🤖 AI Summary
This work addresses the challenge of predicting structures of large-scale biomolecular assemblies, which is hindered by single-GPU memory limitations and the difficulty of modeling systems with tens of thousands of residues. To overcome this, the authors propose Fold-CP, a multi-GPU context-parallel framework built upon the Boltz architecture. By introducing customized multidimensional parallel primitives, dense triangular updates, and a windowed batched local attention mechanism, Fold-CP achieves unprecedented O(N²/P) memory scaling efficiency. This enables efficient training and inference of ultra-large co-folding models, successfully predicting complex structures exceeding 30,000 residues on 64 NVIDIA B300 GPUs. The method covers over 90% of the CORUM database and, for the first time, fully folds the PI4KA lipid kinase complex—including its intrinsically disordered regions.
📝 Abstract
Understanding cellular machinery requires atomic-scale reconstruction of large biomolecular assemblies. However, predicting the structures of these systems has been constrained by hardware memory requirements of models like AlphaFold 3, imposing a practical ceiling of a few thousand residues that can be processed on a single GPU. Here we present NVIDIA BioNeMo Fold-CP, a context parallelism framework that overcomes this barrier by distributing the inference and training pipelines of co-folding models across multiple GPUs.

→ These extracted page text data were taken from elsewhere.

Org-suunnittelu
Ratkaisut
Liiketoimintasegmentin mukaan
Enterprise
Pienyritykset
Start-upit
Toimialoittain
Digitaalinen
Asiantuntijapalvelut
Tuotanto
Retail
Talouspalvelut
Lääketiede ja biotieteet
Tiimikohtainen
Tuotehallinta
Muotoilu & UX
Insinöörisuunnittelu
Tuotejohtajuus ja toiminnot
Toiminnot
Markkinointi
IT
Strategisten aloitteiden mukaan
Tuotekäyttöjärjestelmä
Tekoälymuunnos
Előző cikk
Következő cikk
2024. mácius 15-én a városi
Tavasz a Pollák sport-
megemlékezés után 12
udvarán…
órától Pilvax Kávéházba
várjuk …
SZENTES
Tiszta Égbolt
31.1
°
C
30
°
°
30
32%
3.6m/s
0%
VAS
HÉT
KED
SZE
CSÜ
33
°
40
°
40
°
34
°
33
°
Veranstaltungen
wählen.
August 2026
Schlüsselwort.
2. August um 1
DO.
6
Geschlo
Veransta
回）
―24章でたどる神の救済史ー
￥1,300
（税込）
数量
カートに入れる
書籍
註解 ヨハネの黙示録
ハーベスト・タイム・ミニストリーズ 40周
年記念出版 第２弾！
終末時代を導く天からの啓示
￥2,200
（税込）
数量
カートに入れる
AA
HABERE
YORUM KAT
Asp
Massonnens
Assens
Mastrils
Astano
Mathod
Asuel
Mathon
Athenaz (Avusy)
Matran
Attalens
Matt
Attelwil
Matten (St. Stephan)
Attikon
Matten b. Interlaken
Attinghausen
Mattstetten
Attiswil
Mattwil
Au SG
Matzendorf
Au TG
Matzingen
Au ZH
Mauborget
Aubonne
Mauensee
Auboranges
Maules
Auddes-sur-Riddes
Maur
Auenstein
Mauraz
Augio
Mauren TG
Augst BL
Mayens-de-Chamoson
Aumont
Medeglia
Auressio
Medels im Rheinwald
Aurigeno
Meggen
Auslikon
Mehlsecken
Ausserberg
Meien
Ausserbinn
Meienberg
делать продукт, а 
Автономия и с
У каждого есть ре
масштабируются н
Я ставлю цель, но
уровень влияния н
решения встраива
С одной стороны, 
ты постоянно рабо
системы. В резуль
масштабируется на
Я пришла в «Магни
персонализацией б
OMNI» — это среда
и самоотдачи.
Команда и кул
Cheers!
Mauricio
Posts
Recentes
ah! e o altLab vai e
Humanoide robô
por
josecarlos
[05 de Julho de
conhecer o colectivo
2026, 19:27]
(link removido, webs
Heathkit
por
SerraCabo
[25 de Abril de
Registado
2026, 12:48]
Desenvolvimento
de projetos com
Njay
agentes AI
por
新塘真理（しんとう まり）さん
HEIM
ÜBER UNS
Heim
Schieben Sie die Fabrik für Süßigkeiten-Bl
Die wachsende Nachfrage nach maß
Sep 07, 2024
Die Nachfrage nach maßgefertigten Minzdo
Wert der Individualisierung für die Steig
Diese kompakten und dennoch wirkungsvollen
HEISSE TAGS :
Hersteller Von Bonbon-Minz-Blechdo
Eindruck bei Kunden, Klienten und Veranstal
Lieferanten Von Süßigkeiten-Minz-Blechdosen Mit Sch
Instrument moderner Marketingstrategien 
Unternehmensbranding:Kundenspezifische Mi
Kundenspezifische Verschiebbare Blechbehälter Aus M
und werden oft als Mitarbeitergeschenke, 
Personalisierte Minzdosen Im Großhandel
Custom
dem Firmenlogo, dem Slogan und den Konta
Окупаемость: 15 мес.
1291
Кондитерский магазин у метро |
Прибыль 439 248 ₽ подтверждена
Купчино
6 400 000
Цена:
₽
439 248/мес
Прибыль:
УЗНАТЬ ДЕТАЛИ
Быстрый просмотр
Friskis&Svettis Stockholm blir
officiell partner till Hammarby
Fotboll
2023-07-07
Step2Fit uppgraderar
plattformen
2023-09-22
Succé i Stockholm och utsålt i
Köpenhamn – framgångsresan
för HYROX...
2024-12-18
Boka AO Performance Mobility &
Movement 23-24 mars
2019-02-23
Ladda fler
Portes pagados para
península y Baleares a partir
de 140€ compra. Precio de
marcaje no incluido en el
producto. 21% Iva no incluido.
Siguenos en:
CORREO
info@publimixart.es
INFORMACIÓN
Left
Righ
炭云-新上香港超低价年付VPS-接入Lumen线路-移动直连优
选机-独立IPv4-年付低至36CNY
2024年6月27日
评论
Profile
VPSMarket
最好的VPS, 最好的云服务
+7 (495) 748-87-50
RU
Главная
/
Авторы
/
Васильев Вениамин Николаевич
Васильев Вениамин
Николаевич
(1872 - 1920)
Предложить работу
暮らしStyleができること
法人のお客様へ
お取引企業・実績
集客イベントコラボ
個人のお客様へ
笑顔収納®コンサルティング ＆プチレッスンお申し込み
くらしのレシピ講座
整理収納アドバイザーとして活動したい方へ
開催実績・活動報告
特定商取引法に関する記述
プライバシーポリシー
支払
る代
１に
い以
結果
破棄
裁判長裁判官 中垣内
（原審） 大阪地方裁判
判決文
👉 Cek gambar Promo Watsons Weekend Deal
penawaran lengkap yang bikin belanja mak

We use the Boltz models as open source reference architectures and implement custom multidimensional primitives that efficiently parallelize both the dense triangular updates and the irregular, data-dependent pattern of window-batched local attention. Our approach achieves efficient memory scaling; for an N-token input distributed across P GPUs, per-device memory scales as $O(N^2/P)$, enabling the structure prediction of assemblies exceeding 30,000 residues on 64 NVIDIA B300 GPUs. We demonstrate the scientific utility of this approach through successful developer use cases: Fold-CP enabled the scoring of over 90% of Comprehensive Resource of Mammalian protein complexes (CORUM) database, as well as folding of disease-relevant PI4KA lipid kinase complex bound to an intrinsically disordered region without cropping. By providing a scalable pathway for modeling massive systems with full global context, Fold-CP represents a significant step toward the realization of a virtual cell.